Where Predirections is heading next
Some reflections on the directions this newsletter is taking and a special upgrade offer
Hi all,
Taking a month away from this space did something important: it gave me the distance to ask what Predirections is really for — and what it needs to become if it’s going to stay useful in a world changing as fast as ours.
I came here to write publicly in my attempt to make a difference. As I wrote in my welcome post:
After nearly 100 peer-reviewed papers exploring how nature copes with change, I realised too much of that knowledge was locked away in journals. I wanted it to matter beyond academia — to help people make better decisions for our shared future.
Looking back through recent posts, it’s clear that I have an audience that cares — about the environment, about intergenerational justice, and about the intricacies of how the world works — but also about celebrating wins.
I’ve come to the realisation that this is a space to share, to teach, to experiment with ideas, but mostly, to do it together — as a community. I’ve brought you a deeper understanding of how ecological change actually unfolds: in networks, across seasons, via tradeoffs. You’ve brought me a space to do that. You’ve shown me that my words aren’t just relevant for other academics or policymakers — they help you learn to understand the world too. And you even helped me reach full professor! So thank you.
I’ve shared deep dives into how seasons are changing and how that is consequential for all life on earth, how biodiversity change is more than just a reduction in the number of species, and how rivers march to the beat of their own drum and are like trees in many ways. And I’ve also shared the ideas I’m pondering, the content I’m browsing, and news from my lab via the Nexus Notes series.
That is the work I want to double down on.
Over the next year, Predirections will focus even more tightly on the biodiversity–climate nexus and the levers we have at hand to make positive change happen. I’ll continue to lean on freshwater systems — not only because that’s my main area of expertise, but also because they’re where signals of global change often show up first. More clarity about what’s really happening, what’s possible, and what’s at risk if we get it wrong.
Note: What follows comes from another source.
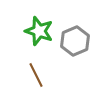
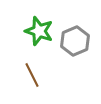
brown line: moved 4 px left
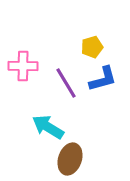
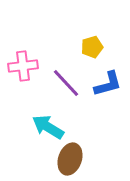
pink cross: rotated 8 degrees counterclockwise
blue L-shape: moved 5 px right, 5 px down
purple line: rotated 12 degrees counterclockwise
That means leaning harder into:
evidence‑grounded analysis
real case studies
trade‑offs, uncertainty, and uncomfortable truths
forward‑looking thinking in a world where historical baselines are increasingly irrelevant
These posts don’t typically lend themselves to click-bait titles. These are reasoned ideas, not divisive takes engineered to spark outrage. Sure, I’d grow faster if I chose to chase outrage and cheap dopamine hits — there’s no shortage of folks who do — but that’s not why I write, and I’m sure that’s not why you read.
So here’s what’s changing.
First, Nexus Notes will be free again. I’ve long been uneasy with these being behind a paywall. I want them free and easy to share for anyone curious about biodiversity, climate, and water — and in the coming days, I’ll go back and reopen these posts for all to access.
Beyond Nexus notes, this kind of work takes time — not just to write, but to think through properly. It means reading deeply, connecting dots that don’t obviously connect, and resisting the pressure to chase headlines or churn out content just to keep an algorithm happy.
Paid subscriptions support that slower, deeper work. From time to time, paid readers will get small bonus pieces — short research breakdowns, focused explainers, more intimate thinking, or early drafts of ideas I’m still working through. And I’ll continue to experiment with different ideas, including ways to build community.
Regardless, the core content will remain free — in fact, more of it will be free than before. I’m returning to a supporter model: paid subscriptions help sustain the work, rather than restrict access to it.
If this newsletter helps you think more clearly about environmental change — or gives you language for things you already sense but haven’t quite been able to articulate — then a paid subscription is the simplest way to support that work.
For the next week, I’m offering a small supporter discount as a thank you to anyone who wants to help sustain this work as I reset the direction of Predirections.
If paying isn’t an option, you’re still very welcome here. Read, share, and take part in the conversation.
Jono




Hi Jonathan, many thanks for your thoughtful explanation of your plans and hopes for the future of your Substack. As a retired academic, I appreciate the challenge of writing outside the familiar structures of academia, where the pressure to publish, secure grants, and sustain the research that underpins both scholarship and teaching shapes so much of our work. Preparing material that is genuinely research informed is demanding enough; doing so in a way that remains accessible to a broad readership is another task entirely. It is certainly not a matter of simply sitting down and producing a few paragraphs. To write meaningfully for a wide audience, to make complex ideas understandable, and to encourage readers to explore these topics more deeply requires a considerable amount of effort. Substack is full of self‑described “nature writers,” many of varying quality, and too often their work offers only a superficial engagement with substantial issues. Few take the time, or have the training, to mine, interpret, and communicate research with any real depth.
Your own writing on Substack, which I have greatly enjoyed, stands in refreshing contrast. You lay out, describe, and explain serious research in a way that is both accessible and genuinely illuminating. It is, Professor, something to be proud of, and I very much hope you will be able to continue it. Warm regards, P
Thank you so much for this. It’s a real service to us that you share your hard-won knowledge so generously, especially at a time when universities are sliding ever deeper into crisis and other forms of adult education are increasingly hard to come by.